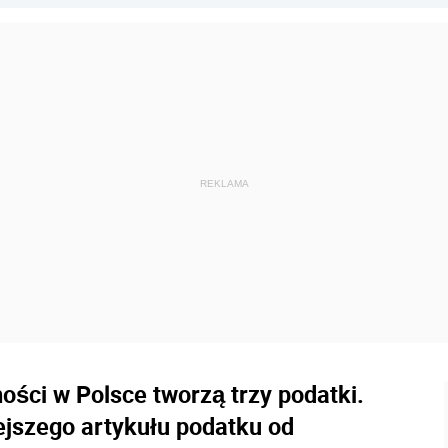
ści w Polsce tworzą trzy podatki.
jszego artykułu podatku od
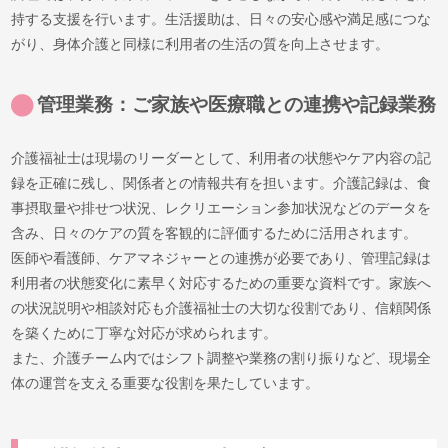
持する支援を行います。生活援助は、日々の安心感や満足感につな
がり、身体介護と同様に利用者の生活の質を向上させます。
管理業務：ご家族や医療職との連携や記録業務
介護福祉士は現場のリーダーとして、利用者の状態やケア内容の記
録を正確に残し、関係者との情報共有を担います。介護記録は、食
事摂取量や排せつ状況、レクリエーション参加状況などのデータを
含み、日々のケアの質を客観的に評価するために活用されます。
医師や看護師、ケアマネジャーとの連携が必要であり、管理記録は
利用者の状態変化に素早く対応するための重要な資料です。家族へ
の状況説明や相談対応も介護福祉士の大切な役割であり、信頼関係
を築くために丁寧な対応が求められます。
また、介護チーム内ではシフト調整や業務の割り振りなど、現場全
体の運営を支える重要な役割を果たしています。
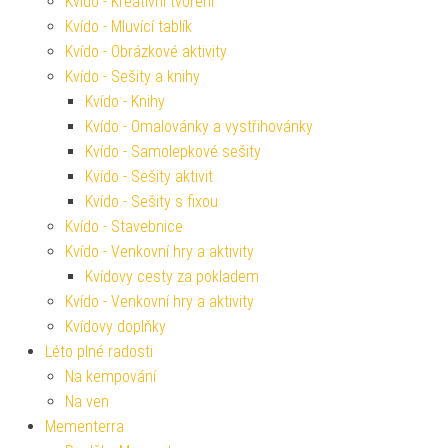
Kvído - Kreativní tvoření
Kvído - Mluvící tablík
Kvído - Obrázkové aktivity
Kvído - Sešity a knihy
Kvído - Knihy
Kvído - Omalovánky a vystřihovánky
Kvído - Samolepkové sešity
Kvído - Sešity aktivit
Kvído - Sešity s fixou
Kvído - Stavebnice
Kvído - Venkovní hry a aktivity
Kvídovy cesty za pokladem
Kvído - Venkovní hry a aktivity
Kvídovy doplňky
Léto plné radosti
Na kempování
Na ven
Mementerra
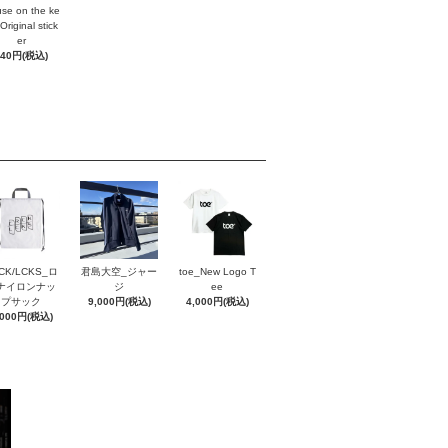
se on the ke
Original stick
er
440円(税込)
CK/LCKS_ロ
君島大空_ジャー
toe_New Logo T
ナイロンナッ
ジ
ee
プサック
9,000円(税込)
4,000円(税込)
,000円(税込)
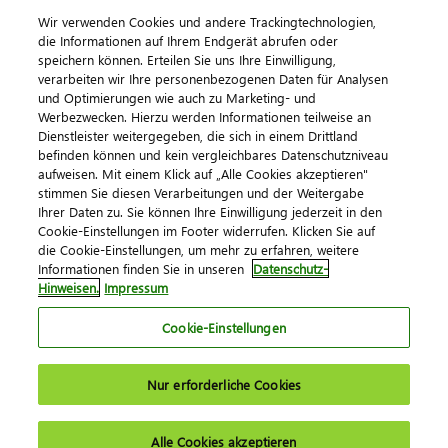
Wir verwenden Cookies und andere Trackingtechnologien,
die Informationen auf Ihrem Endgerät abrufen oder
speichern können. Erteilen Sie uns Ihre Einwilligung,
verarbeiten wir Ihre personenbezogenen Daten für Analysen
und Optimierungen wie auch zu Marketing- und
Werbezwecken. Hierzu werden Informationen teilweise an
Dienstleister weitergegeben, die sich in einem Drittland
befinden können und kein vergleichbares Datenschutzniveau
aufweisen. Mit einem Klick auf „Alle Cookies akzeptieren"
Impressum
Datenschutz
AGB
Kontakt
stimmen Sie diesen Verarbeitungen und der Weitergabe
Cookie-Einstellungen
Ihrer Daten zu. Sie können Ihre Einwilligung jederzeit in den
© 2026 DATEV eG
Cookie-Einstellungen im Footer widerrufen. Klicken Sie auf
die Cookie-Einstellungen, um mehr zu erfahren, weitere
Informationen finden Sie in unseren
Datenschutz-
Hinweisen.
Impressum
Cookie-Einstellungen
Nur erforderliche Cookies
Alle Cookies akzeptieren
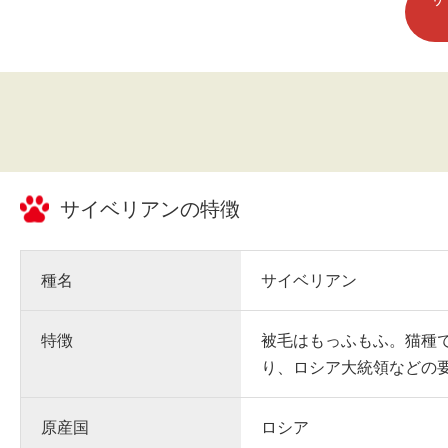
サイベリアン
の特徴
種名
サイベリアン
特徴
被毛はもっふもふ。猫種
り、ロシア大統領などの
原産国
ロシア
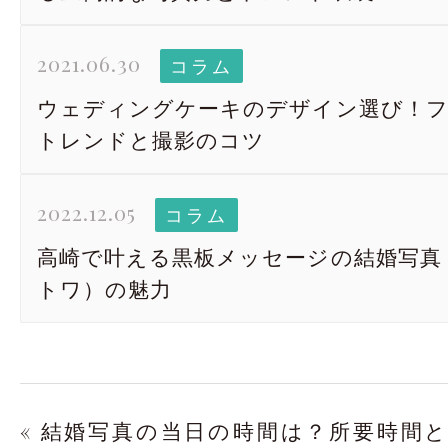
2021.06.30
コラム
ウェディングケーキのデザイン選び！フ
トレンドと撮影のコツ
2022.12.05
コラム
高崎で叶える黒板メッセージの結婚写真｜R
トワ）の魅力
« 結婚写真の当日の時間は？所要時間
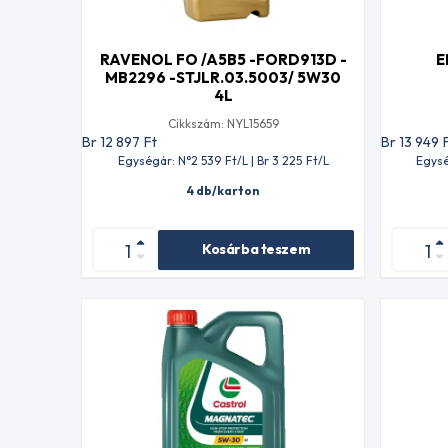
RAVENOL FO /A5B5 -FORD913D -
E
MB2296 -STJLR.03.5003/ 5W30
4L
Cikkszám: NYL15659
Br 12 897
Ft
Br 13 949
Egységár: N°2 539
Ft
/L | Br 3 225
Ft
/L
Egysé
4 db/karton
Kosárba teszem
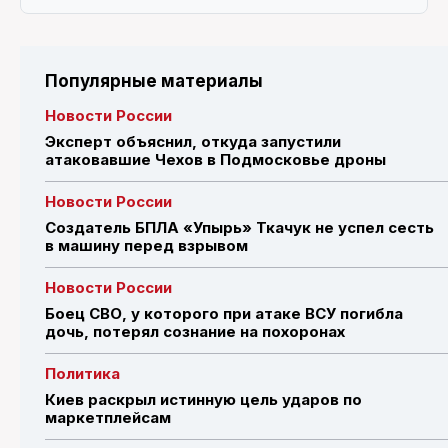
Популярные материалы
Новости России
Эксперт объяснил, откуда запустили
атаковавшие Чехов в Подмосковье дроны
Новости России
Создатель БПЛА «Упырь» Ткачук не успел сесть
в машину перед взрывом
Новости России
Боец СВО, у которого при атаке ВСУ погибла
дочь, потерял сознание на похоронах
Политика
Киев раскрыл истинную цель ударов по
маркетплейсам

[WHAT IS BEING ASKED]: Only an exact copy is wanted here: the line containing "Популярные материалы" and every later line, up to and including the last line of the listing.

[EXERCISE ANSWER]:
Популярные материалы
Новости России
Эксперт объяснил, откуда запустили
атаковавшие Чехов в Подмосковье дроны
Новости России
Создатель БПЛА «Упырь» Ткачук не успел сесть
в машину перед взрывом
Новости России
Боец СВО, у которого при атаке ВСУ погибла
дочь, потерял сознание на похоронах
Политика
Киев раскрыл истинную цель ударов по
маркетплейсам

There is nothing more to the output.